John has 4 math books, 6 biology books,, and 8 statistics books to arrange on a shelf. In how many ways can he arrange the books so that books on the same subject are grouped together?
Use either permutations or combinations
4!*6!*8!*3!
To solve this problem, we will consider arranging each group of books separately, and then multiply the results together.

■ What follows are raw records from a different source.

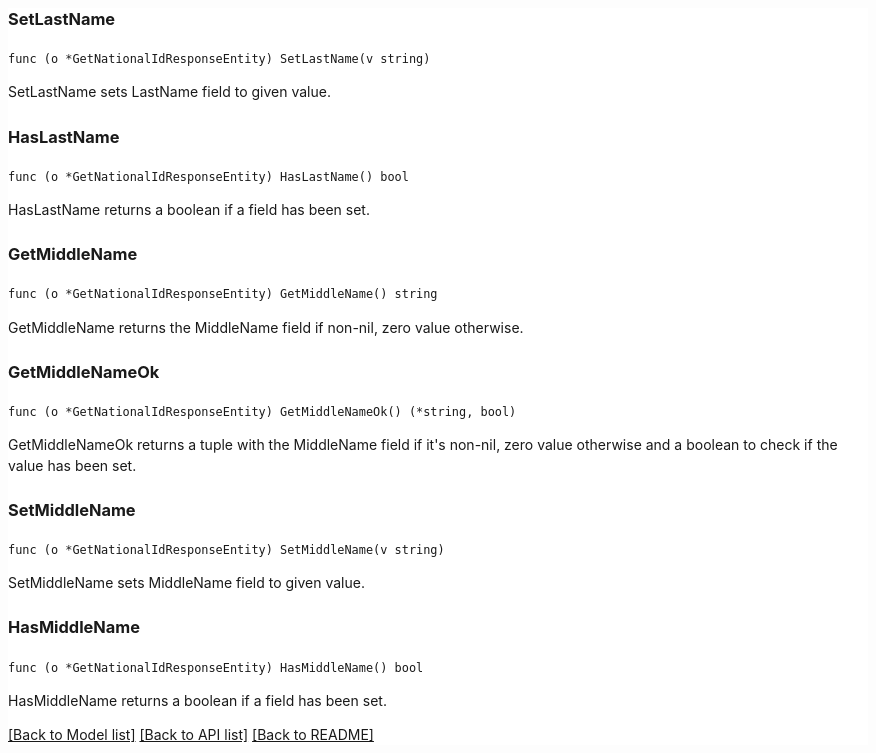 ### SetLastName

`func (o *GetNationalIdResponseEntity) SetLastName(v string)`

SetLastName sets LastName field to given value.

### HasLastName

`func (o *GetNationalIdResponseEntity) HasLastName() bool`

HasLastName returns a boolean if a field has been set.

### GetMiddleName

`func (o *GetNationalIdResponseEntity) GetMiddleName() string`

GetMiddleName returns the MiddleName field if non-nil, zero value otherwise.

### GetMiddleNameOk

`func (o *GetNationalIdResponseEntity) GetMiddleNameOk() (*string, bool)`

GetMiddleNameOk returns a tuple with the MiddleName field if it's non-nil, zero value otherwise
and a boolean to check if the value has been set.

### SetMiddleName

`func (o *GetNationalIdResponseEntity) SetMiddleName(v string)`

SetMiddleName sets MiddleName field to given value.

### HasMiddleName

`func (o *GetNationalIdResponseEntity) HasMiddleName() bool`

HasMiddleName returns a boolean if a field has been set.


[[Back to Model list]](../README.md#documentation-for-models) [[Back to API list]](../README.md#documentation-for-api-endpoints) [[Back to README]](../README.md)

First, let's consider the math books. John has 4 math books, which can be arranged in 4! (4 factorial) ways. Factorial means multiplying the number by all positive integers smaller than it. So, 4! = 4 x 3 x 2 x 1 = 24.
Next, let's consider the biology books. John has 6 biology books, which can be arranged in 6! ways, or 6 x 5 x 4 x 3 x 2 x 1 = 720.
Finally, let's consider the statistics books. John has 8 statistics books, which can be arranged in 8! ways, or 8 x 7 x 6 x 5 x 4 x 3 x 2 x 1 = 40,320.
Now, since each group of books can be arranged independently of the others, we need to multiply the number of arrangements for each subject together. So, the total number of arrangements is:
24 x 720 x 40,320 = 55,147,520.
Therefore, there are 55,147,520 ways for John to arrange the books on the shelf so that the books on the same subject are grouped together.